The sample application in this project works like a movie review search engine. A sample dataset is provided for testing the app.
Mobile version notes: This is a "mobile" version of lucenestudy that comes with the prebuilt JARs of Android Lucene. The source code is built as jar and the library can be utilized in Android project.
Subset of the Large Movie Review Dataset v1.0 prepared by Andrew L. Maas et al. as part of their 2011 paper "Learning Word Vectors for Sentiment Analysis" (PDF, BibTeX entry) is being used in this project. The original dataset is used for sentiment analysis research, and is selected from IMDb.
The subset contains 1,000 entries about 500 films, each two reviews for each film, one "positive" and one "negative" according to the Large Movie Review Dataset.
The original dataset contains two subsets, one "training" and one "testing". This is the standard division in machine learning and natural language processing. In each subset, each review takes one file, and there are separate listings of the source URL.
The sample subset here is from the "testing" dataset. I've converted the files
into a JSON file in sample/acl-imdb-subset.json
. The original dataset does
not have the titles and the release years for the films reviewed. I've also
collected them in the JSON file.
For more information about the original data set, please visit the Andrew Maas's website, on which you can find the download link to the dataset. A detailed README can also be found in the tarball.
To build the sample app, you'll need JDK 1.8 or above installed.
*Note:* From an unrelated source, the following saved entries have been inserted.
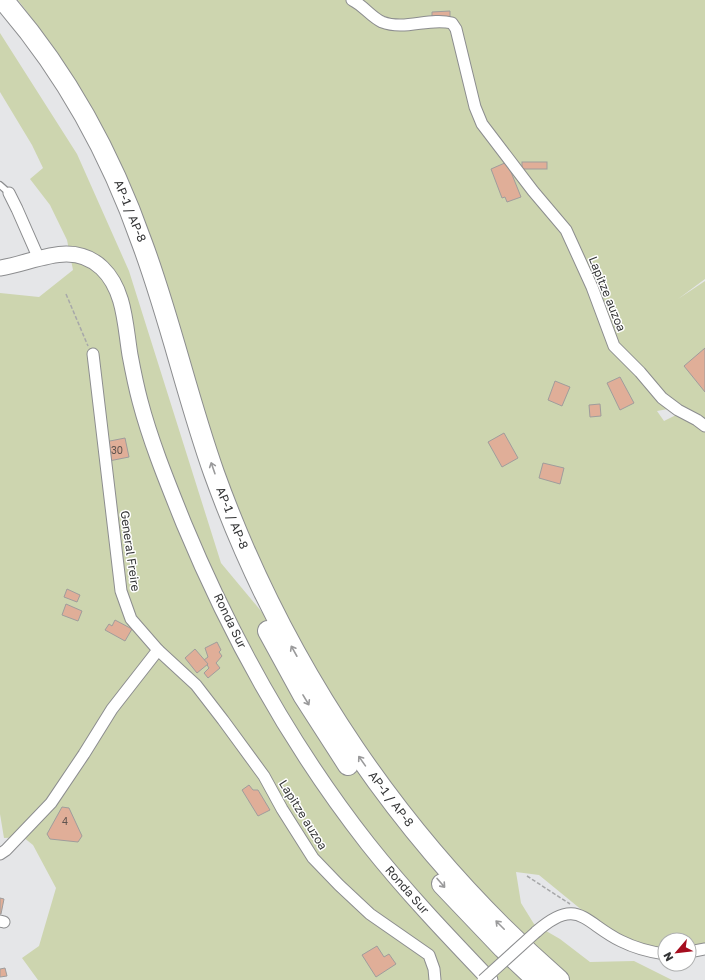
<svg xmlns="http://www.w3.org/2000/svg" width="705" height="980" font-family="'Golos Text',sans-serif">
  <style>
    .green { fill: #cdd5af }
    .building { fill: #e0ae98; stroke: #9f9d9c }
    .lines { fill: none; stroke-linecap: round; stroke-linejoin: round }
    .service-casing { stroke: #8c8d8f; stroke-width: 8 }
    .minor-casing { stroke: #8c8d8f; stroke-width: 13 }
    .secondary-casing { stroke: #8c8d8f; stroke-width: 17 }
    .motorway-casing { stroke: #8c8d8f; stroke-width: 22 }
    .path { stroke: #a7a8a9; stroke-width: 1.5; stroke-dasharray: 4 2; stroke-linecap: butt }
    .service { stroke: #fff; stroke-width: 5.5 }
    .minor { stroke: #fff; stroke-width: 11 }
    .secondary { stroke: #fff; stroke-width: 15 }
    .motorway { stroke: #fff; stroke-width: 20 }
    .minor-bridge-casing { stroke: #8c8d8f; stroke-width: 13; stroke-linecap: butt }
    .minor-bridge { stroke: #fff; stroke-width: 11 }
    .oneway { stroke: #9a9a9b }
    .labels { text-anchor: middle; stroke-width: 3; stroke-linejoin: round; paint-order: stroke }
    .number-label { font-size: 10px; fill: #60544f }
    .street-label { font-size: 12px; fill: #353637; stroke: #fff }
  </style>
  <rect width="100%" height="100%" fill="#e5e6e8"/>
  <path class="green" d="M18 0H705V279L678 299 705 281V426L697 420 678 410 677 406 662 395 644 372 624 353 613 340 602 302 577 248 572 251 602 321 606 339 612 348 639 374 668 409 657 411 664 421 678 414 696 422 705 429V949L689 952V940H665V953L637 948 621 942 539 875 516 872 521 903 534 924 560 939 590 962 634 961 672 980H38L22 958 39 946 56 888 33 845 23 837 4 838 0 814V293L39 297 73 270 67 240 50 205 30 179 43 168 32 145 0 92V33L77 154 129 271 221 563 331 695 281 608 245 529 206 431 179 329 153 247 108 138 52 45Z"/>
  <g class="building">
    <path d="M450 11V18L432 19V12Z"/>
    <path d="M507 162 521 197 507 202 505 197 502 198 491 169Z"/>
    <rect x="522" y="162" width="25" height="7"/>
    <path d="M705 348V392L684 366Z"/>
    <path d="M620 377 634 403 620 410 607 383Z"/>
    <path d="M555 381 570 387 562 406 548 400Z"/>
    <path d="M600 404 601 416 590 417 589 405Z"/>
    <path d="M504 433 518 458 502 467 488 442Z"/>
    <path d="M125 438 129 457 109 461 105 442Z"/>
    <path d="M543 463 564 468 560 484 539 478Z"/>
    <path d="M67 589 80 595 77 602 64 597Z"/>
    <path d="M66 604 82 611 78 621 62 615Z"/>
    <path d="M115 620 132 629 125 641 105 630 109 624 112 626Z"/>
    <path d="M217 642 221 650 219 652 222 656 216 663 220 668 208 678 204 673 209 668 204 660 208 657 205 648Z"/>
    <path d="M195 649 208 664 197 673 185 658Z"/>
    <path d="M249 785 253 790H258L270 810 258 816 242 790Z"/>
    <path d="M62 807 69 808 82 836 78 842 50 839 47 834Z"/>
    <path d="M0 898 4 899 1 914H0Z"/>
    <path d="M377 946 384 957 389 954 396 964 376 977 362 955Z"/>
    <path d="M5 968 7 976 0 977V969Z"/>
  </g>
  <g class="lines">
    <g class="service-casing">
      <path id="service" d="M0 185 9 193"/>
    </g>
    <g class="minor-casing">
      <g id="minor">
        <path d="M352 0C363 5 371 17 382 22 405 31 429 17 452 23L456 29 475 107 482 124 533 191 566 230 592 287 614 346 640 372 662 398 678 410 697 420 705 426"/>
        <path d="M9 193 17 209 39 259"/>
        <path d="M158 650 196 685 223 720 264 776 282 809 313 858 339 885 370 914 429 955 434 969 435 980"/>
        <path d="M0 854 6 850 51 803 84 754 112 709 158 650 131 619 121 591 93 354"/>
        <path d="M0 921 4 922"/>
        <path d="M536 932C578 895 584 923 621 941 635 948 650 952 665 954"/>
        <path d="M689 952 705 949"/>
      </g>
    </g>
    <g class="secondary-casing">
      <path id="secondary" d="M0 268C34 263 72 239 102 268 125 290 125 325 130 355 133 371 136 386 140 401 151 443 168 484 184 524 231 637 292 747 368 844 406 892 448 936 490 980"/>
    </g>
    <g class="motorway-casing">
      <g id="motorway">
        <path d="M3 0C65 71 111 155 142 243 170 318 187 397 214 473 284 668 403 844 559 980"/>
        <path d="M268 631 303 695 348 765"/>
        <path d="M442 884 503 948 537 980"/>
      </g>
    </g>
    <g class="path">
      <path d="M66 294 88 346"/>
      <path d="M527 876 570 904"/>
    </g>
    <use href="#service" class="service"/>
    <use href="#minor" class="minor"/>
    <use href="#secondary" class="secondary"/>
    <use href="#motorway" class="motorway"/>
    <g class="minor-bridge-casing">
      <path id="minor-bridge" d="M483 980 536 932"/>
    </g>
    <use href="#minor-bridge" class="minor-bridge"/>
  </g>
  <defs><path id="oneway-shaft" d="M-6 0H5M1.5-3L5.5 0L1.5 3" fill="none" stroke-width="1.6" stroke-linecap="round" stroke-linejoin="round"/></defs>
  <g class="oneway">
    <use href="#oneway-shaft" transform="translate(213 468) rotate(-109)"/>
    <use href="#oneway-shaft" transform="translate(294 651) rotate(-119)"/>
    <use href="#oneway-shaft" transform="translate(306 700) rotate(59)"/>
    <use href="#oneway-shaft" transform="translate(362 761) rotate(-125)"/>
    <use href="#oneway-shaft" transform="translate(441 883) rotate(49)"/>
    <use href="#oneway-shaft" transform="translate(500 925) rotate(-135)"/>
  </g>
  <g class="labels">
    <g class="number-label">
      <text x="117" y="454">30</text>
      <text x="65" y="825">4</text>
    </g>
    <g class="street-label">
      <text transform="translate(130 211) rotate(68)" y="4">AP-1 / AP-8</text>
      <text transform="translate(607 294) rotate(68)" y="4">Lapitze auzoa</text>
      <text transform="translate(232 518) rotate(68)" y="4">AP-1 / AP-8</text>
      <text transform="translate(130 551) rotate(82)" y="4">General Freire</text>
      <text transform="translate(230 621) rotate(64)" y="4">Ronda Sur</text>
      <text transform="translate(391 799) rotate(53)" y="4">AP-1 / AP-8</text>
      <text transform="translate(303 815) rotate(58)" y="4">Lapitze auzoa</text>
      <text transform="translate(407 890) rotate(49)" y="4">Ronda Sur</text>
    </g>
  </g>
  <g transform="translate(677 952) rotate(242)"><circle r="19" fill="#ffffff" stroke="#aeafaf"/>
  <path d="M0-3L7 15L0 10L-7 15Z" fill="#a50d1e"/>
  <text y="-6" font-size="11" font-weight="bold" text-anchor="middle" fill="#353637">N</text>
  </g>
</svg>
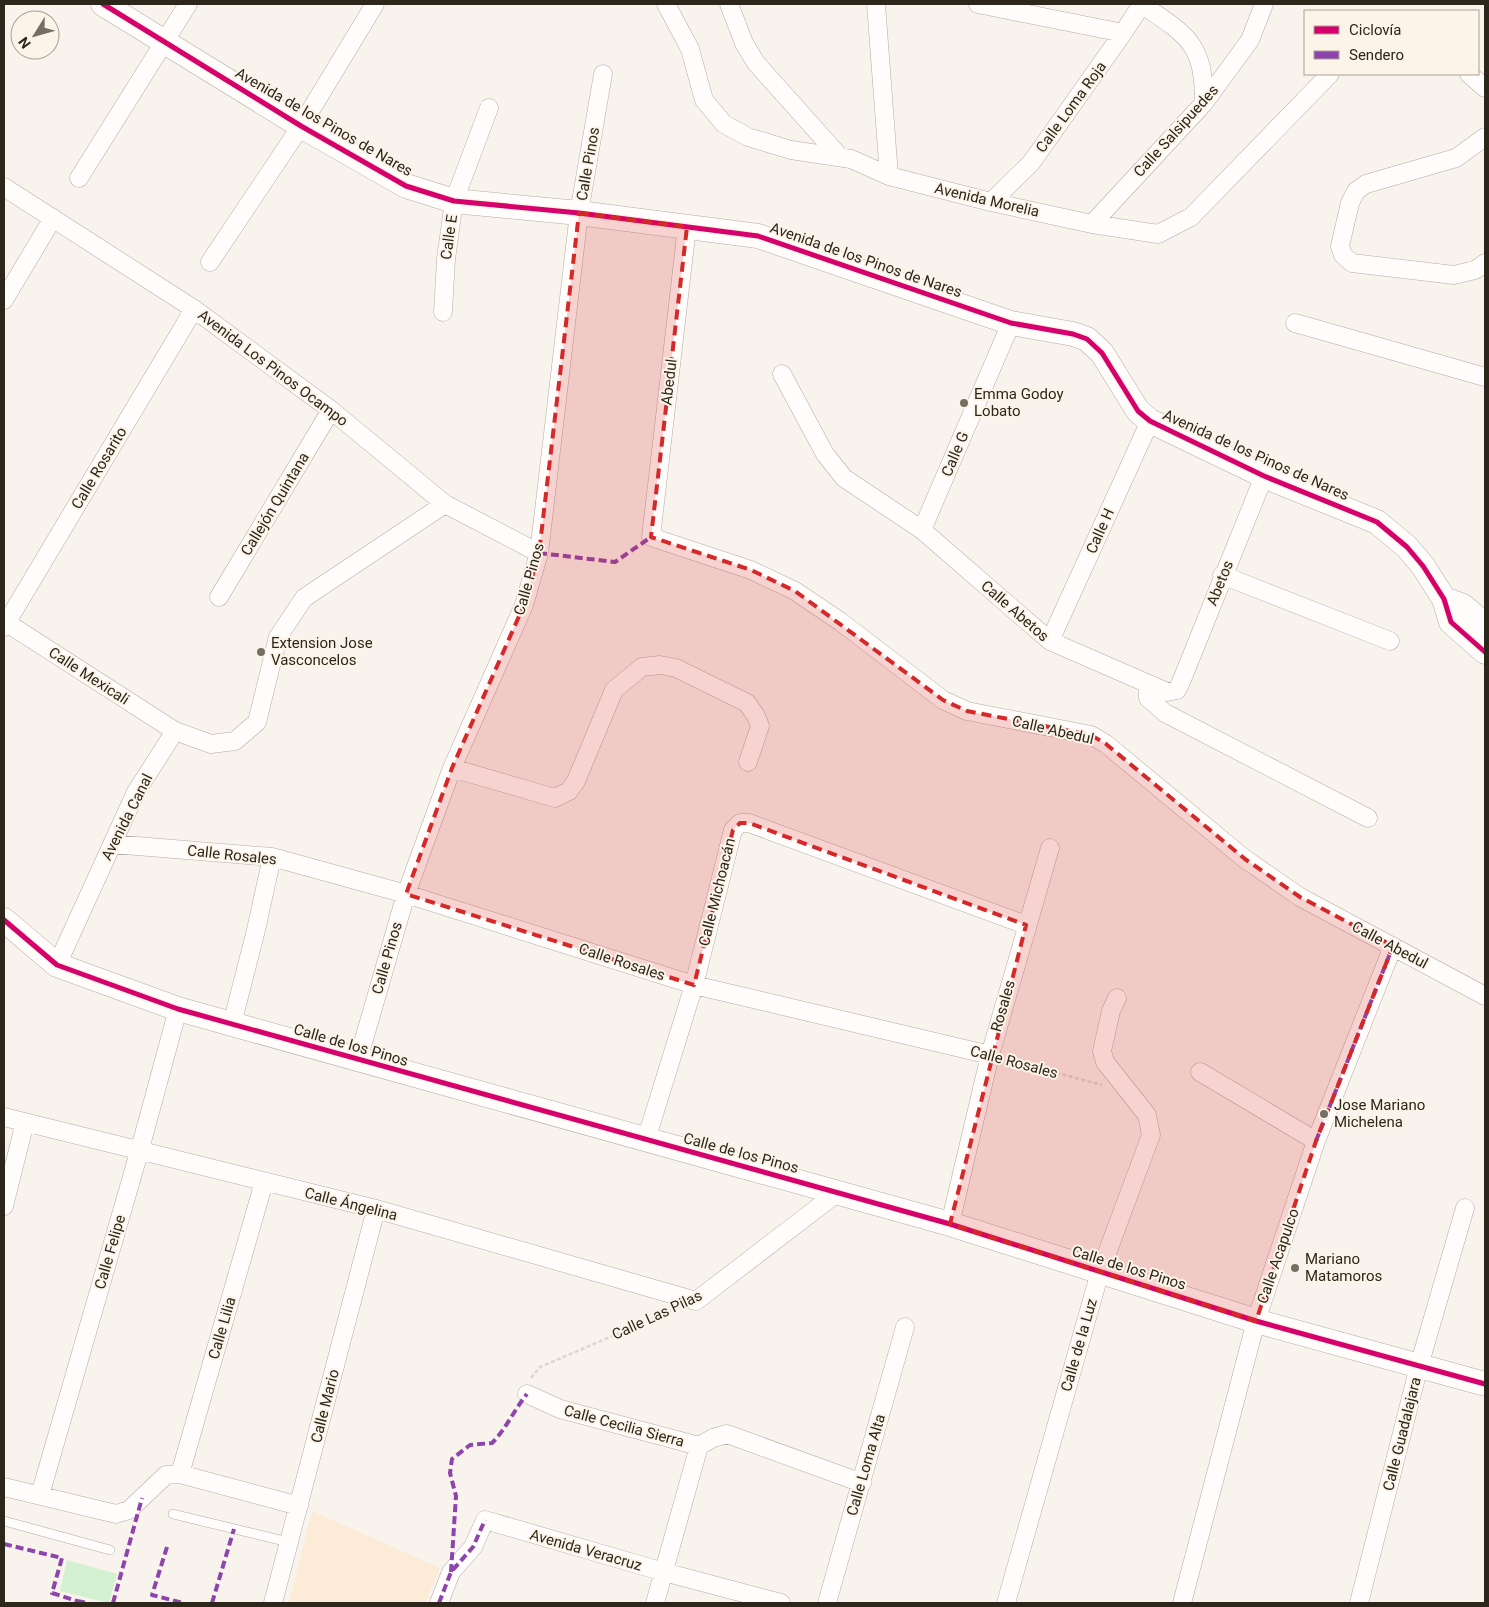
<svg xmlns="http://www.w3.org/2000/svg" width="1489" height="1607" font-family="Roboto,sans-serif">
	<rect width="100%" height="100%" fill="#f8f3ed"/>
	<path fill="#fcebd6" d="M 312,1511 L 440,1568 L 425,1603 L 289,1603 Z"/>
	<path fill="#d3f0d0" d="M 67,1560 L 117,1574 L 109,1603 L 60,1591 Z"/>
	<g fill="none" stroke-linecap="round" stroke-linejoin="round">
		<g stroke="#b2aca4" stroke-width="10">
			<path id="lane" d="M 173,1514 L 288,1542
				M 4,1521 L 110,1550"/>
		</g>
		<g stroke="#b2aca4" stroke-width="19">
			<path id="street" d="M 666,4 L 690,49 L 704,100 L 724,124 L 748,137 L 791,150 L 851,159 L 889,176 L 991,202 L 1092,224 L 1158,234 L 1191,217 L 1330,74
				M 729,4 L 744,43 L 756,63 L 840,157
				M 876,4 L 889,176
				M 978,4 L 1123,33
				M 1141,4 C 1188,36 1204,43 1204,103
				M 1469,74 L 1485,88
				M 1485,137 L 1456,158 L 1366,184 L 1356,191 L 1350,203 L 1340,246 L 1343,255 L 1352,263 L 1454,275 L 1475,270 L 1485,263
				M 79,178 L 188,4
				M 4,187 L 194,309 L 331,410 L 445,504 L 539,553
				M 991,202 L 1031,163 L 1123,33 L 1142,4
				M 1092,224 L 1204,103 L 1250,40 L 1264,4
				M 687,227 L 651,537 L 751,570 L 795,591 L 841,622 L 943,700 L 967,711 L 1091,735 L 1106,744 L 1245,859 L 1300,897 L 1485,996
				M 210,262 L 301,126 L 375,4
				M 4,300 L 53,218
				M 443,312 L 446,259 L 454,201 L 489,108
				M 1295,323 L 1485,377
				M 782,374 L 825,454 L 844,478 L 922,530 L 1050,641 L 1167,692 L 1177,690 L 1181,682 L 1264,476
				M 922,530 L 1011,323
				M 1222,575 L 1390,641
				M 219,597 L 331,410
				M 4,621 L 175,731 L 211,744 L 235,741 L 257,722 L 278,637 L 304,598 L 445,504
				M 4,627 L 194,309
				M 1050,641 L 1150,421
				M 1147,684 L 1148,698 L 1165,713 L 1368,818
				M 452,768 L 555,798 L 569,791 L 576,781 L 614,690 L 642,667 L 660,665 L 676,668 L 747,703 L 756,716 L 760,726 L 748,762
				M 112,844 L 272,857 L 406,894 L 694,985 L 990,1055
				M 57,965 L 136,792 L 175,731
				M 232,1024 L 256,930 L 272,857
				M 358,1060 L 406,894 L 452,768 L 524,605 L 539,553 L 579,213 L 603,74
				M 1200,1072 L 1316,1141
				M 4,1117 L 376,1209 L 696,1301 L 837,1193
				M 646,1140 L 694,985 L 733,830 L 740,823 L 749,823 L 1026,925
				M 4,1206 L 25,1122
				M 950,1224 L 990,1055 L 1050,848
				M 527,1394 L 560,1409 L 699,1446 L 713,1438 L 727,1434 L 862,1483
				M 180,1474 L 264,1182
				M 4,1487 L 116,1514 L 129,1510 L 166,1475 L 180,1474 L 299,1506
				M 40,1495 L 140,1149 L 178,1009
				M 273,1603 L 376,1209
				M 439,1603 L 451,1572 L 473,1547 L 485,1520 L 664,1572 L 781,1603
				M 655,1603 L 699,1446
				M 827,1603 L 905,1327
				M 1006,1603 L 1100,1272 L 1151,1135 L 1147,1115 L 1105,1062 L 1102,1051 L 1111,1011 L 1117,998
				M 1182,1603 L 1256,1321 L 1316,1141 L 1393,946
				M 1359,1603 L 1419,1366 L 1465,1208"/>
		</g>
		<g stroke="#b2aca4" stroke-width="25">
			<path id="secondary" d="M 103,4 L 301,126 L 406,186 L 454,201 L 579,213 L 758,236 L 1011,323 L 1073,334 L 1087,339 L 1102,353 L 1138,411 L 1150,421 L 1264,476 L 1377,522 L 1407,547 L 1423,566 L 1444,599 L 1451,622 L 1485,652
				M 1444,599 L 1463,606 L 1485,625
				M 4,920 L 57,965 L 178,1009 L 950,1224 L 1256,1321 L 1485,1384"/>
		</g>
		<path stroke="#d9d7d4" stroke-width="2.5" stroke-dasharray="4 2.5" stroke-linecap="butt" d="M 1006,1059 L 1102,1085
			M 531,1378 L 540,1367 L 671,1311"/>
		<use href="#lane" stroke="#fefdfc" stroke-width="9"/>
		<use href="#street" stroke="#fefdfc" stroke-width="18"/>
		<use href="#secondary" stroke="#fefdfc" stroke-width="24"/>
		<path stroke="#8e44ad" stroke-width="4" stroke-dasharray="8 4" stroke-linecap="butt" d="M 539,553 L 615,562 L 651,537
			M 1316,1141 L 1393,946
			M 4,1544 L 62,1558 L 52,1593 L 77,1601 L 76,1603
			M 167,1547 L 152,1595 L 183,1603
			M 451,1572 L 456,1496 L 450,1473 L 452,1459 L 470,1445 L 492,1443 C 506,1429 514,1410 527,1394
			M 77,1601 L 88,1603
			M 113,1603 L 142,1498
			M 212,1603 L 234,1529
			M 439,1603 L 451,1572 L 473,1547 L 485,1520"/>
		<g stroke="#fcf4e9" stroke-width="8">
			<path id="cycleway" d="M 103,4 L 301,126 L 406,186 L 454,201 L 579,213 L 758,236 L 1011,323 L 1073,334 L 1087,339 L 1102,353 L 1138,411 L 1150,421 L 1264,476 L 1377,522 L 1407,547 L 1423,566 L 1444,599 L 1451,622 L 1485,652
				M 4,920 L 57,965 L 178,1009 L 950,1224 L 1256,1321 L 1485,1384"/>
		</g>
		<use href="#cycleway" stroke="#d6006c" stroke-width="5"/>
	</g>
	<path fill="#d62828" fill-opacity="0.2" stroke="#d62828" stroke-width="4" stroke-dasharray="10 6" stroke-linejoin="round" d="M 579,213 L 687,227 L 651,537 L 751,570 L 795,591 L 943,700 L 967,711 L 1091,735 L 1106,744 L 1245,859 L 1300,897 L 1393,946 L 1316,1141 L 1256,1321 L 950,1224 L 1026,925 L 749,823 L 740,823 L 733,830 L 694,985 L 406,894 L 452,768 L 524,605 L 539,553 Z"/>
	<g fill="#746e64" stroke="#fcf4e9" stroke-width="2">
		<circle cx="964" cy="403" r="5"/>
		<circle cx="261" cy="652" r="5"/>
		<circle cx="1324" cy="1114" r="5"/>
		<circle cx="1295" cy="1268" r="5"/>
	</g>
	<g text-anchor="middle" stroke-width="4" stroke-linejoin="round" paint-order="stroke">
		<g font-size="15" fill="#2d261b" stroke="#fcf4e9">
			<text transform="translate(1071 107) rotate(-54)" y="5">Calle Loma Roja</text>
			<text transform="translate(324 122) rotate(30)" y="5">Avenida de los Pinos de Nares</text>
			<text transform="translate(1176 131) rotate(-48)" y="5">Calle Salsipuedes</text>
			<text transform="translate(588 164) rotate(-80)" y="5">Calle Pinos</text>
			<text transform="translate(987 200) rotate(13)" y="5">Avenida Morelia</text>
			<text transform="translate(449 237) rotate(-82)" y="5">Calle E</text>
			<text transform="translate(866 260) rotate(19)" y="5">Avenida de los Pinos de Nares</text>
			<text transform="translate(273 368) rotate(37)" y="5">Avenida Los Pinos Ocampo</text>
			<text transform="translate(669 382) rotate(-83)" y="5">Abedul</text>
			<text transform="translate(955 454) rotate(-67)" y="5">Calle G</text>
			<text transform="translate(1256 455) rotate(24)" y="5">Avenida de los Pinos de Nares</text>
			<text transform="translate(99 468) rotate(-59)" y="5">Calle Rosarito</text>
			<text transform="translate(275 504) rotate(-59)" y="5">Callejón Quintana</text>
			<text transform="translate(1100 531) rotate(-66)" y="5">Calle H</text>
			<text transform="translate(529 579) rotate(-74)" y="5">Calle Pinos</text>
			<text transform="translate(1220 583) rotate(-68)" y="5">Abetos</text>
			<text transform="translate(1015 611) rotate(41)" y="5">Calle Abetos</text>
			<text transform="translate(89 676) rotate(33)" y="5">Calle Mexicali</text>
			<text transform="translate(1053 730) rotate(13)" y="5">Calle Abedul</text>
			<text transform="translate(127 817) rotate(-63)" y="5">Avenida Canal</text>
			<text transform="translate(232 855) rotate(6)" y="5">Calle Rosales</text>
			<text transform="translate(717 892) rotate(-76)" y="5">Calle Michoacán</text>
			<text transform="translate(1390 945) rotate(28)" y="5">Calle Abedul</text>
			<text transform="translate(387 958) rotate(-74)" y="5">Calle Pinos</text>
			<text transform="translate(622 962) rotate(18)" y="5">Calle Rosales</text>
			<text transform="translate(1003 1006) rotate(-74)" y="5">Rosales</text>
			<text transform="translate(351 1045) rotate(16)" y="5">Calle de los Pinos</text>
			<text transform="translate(1014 1062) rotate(15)" y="5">Calle Rosales</text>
			<text transform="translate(741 1153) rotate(15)" y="5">Calle de los Pinos</text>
			<text transform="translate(351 1204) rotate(14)" y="5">Calle Ángelina</text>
			<text transform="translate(110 1252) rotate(-74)" y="5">Calle Felipe</text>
			<text transform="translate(1278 1256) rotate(-71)" y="5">Calle Acapulco</text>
			<text transform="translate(1129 1268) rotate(17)" y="5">Calle de los Pinos</text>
			<text transform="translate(657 1315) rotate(-25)" y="5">Calle Las Pilas</text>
			<text transform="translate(222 1328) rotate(-74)" y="5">Calle Lilia</text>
			<text transform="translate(1079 1345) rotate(-74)" y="5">Calle de la Luz</text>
			<text transform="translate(325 1406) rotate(-76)" y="5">Calle Mario</text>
			<text transform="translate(624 1426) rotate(15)" y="5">Calle Cecilia Sierra</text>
			<text transform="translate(1402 1434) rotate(-76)" y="5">Calle Guadalajara</text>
			<text transform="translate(866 1465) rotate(-74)" y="5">Calle Loma Alta</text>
			<text transform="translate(586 1550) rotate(16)" y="5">Avenida Veracruz</text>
		</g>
		<g font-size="15" fill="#2d261b" stroke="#fcf4e9" text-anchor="start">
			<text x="974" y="399">Emma Godoy<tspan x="974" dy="17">Lobato</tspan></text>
			<text x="271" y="648">Extension Jose<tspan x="271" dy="17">Vasconcelos</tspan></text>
			<text x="1334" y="1110">Jose Mariano<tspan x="1334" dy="17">Michelena</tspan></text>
			<text x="1305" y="1264">Mariano<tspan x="1305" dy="17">Matamoros</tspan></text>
		</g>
	</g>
	<rect width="1489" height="1607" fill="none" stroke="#2d261b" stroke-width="10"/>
	<rect x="1304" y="10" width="175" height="65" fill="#fcf4e9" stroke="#a9a297"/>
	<rect x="1314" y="26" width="25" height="8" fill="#d6006c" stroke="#a9a297"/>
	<text x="1349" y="35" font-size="15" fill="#2d261b">Ciclovía</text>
	<rect x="1314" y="51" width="25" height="8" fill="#8e44ad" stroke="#a9a297"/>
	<text x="1349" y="60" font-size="15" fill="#2d261b">Sendero</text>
	<g transform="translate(35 35) rotate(233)"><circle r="24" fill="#fcf4e9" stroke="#a9a297"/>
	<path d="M0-4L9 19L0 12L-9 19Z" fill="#746e64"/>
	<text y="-8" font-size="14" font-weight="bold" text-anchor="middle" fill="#2d261b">N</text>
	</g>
</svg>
The project uses Gradle, and I've included a Gradle wrapper that can bootstrap itself.
To build the app, simple run:
./gradlew build
This will compile the app, make the JAR, and also run the tests.
The built JAR is located at ./build/libs/lucenestudy.jar
. Once you have
the JAR, you can build the indices. Suppose you want to put the built
indices under /tmp/testidx:
java -jar build/libs/lucenestudy.jar index sample/acl-imdb-subset.json /tmp/testidx
Then, to search for reviews containing the keyword "robot":
java -jar build/libs/lucenestudy.jar search /tmp/testidx robot
And to see the search suggestion in action:
java -jar build/libs/lucenestudy.jar suggest /tmp/testidx love
The sample app uses Lucene's query parser to process the query string. You can perform boolean searches with quote strings. For example, this searches for titles and reviews that contain the term "apocalypse" but not "now":
java -jar build/libs/lucenestudy.jar search /tmp/testidx "apocalypse -now"
This is nowhere near a comprehensive survey of Lucene. It is a big library that covers a wide range of use cases. Pull requests that extend the app are therefore more than welcome.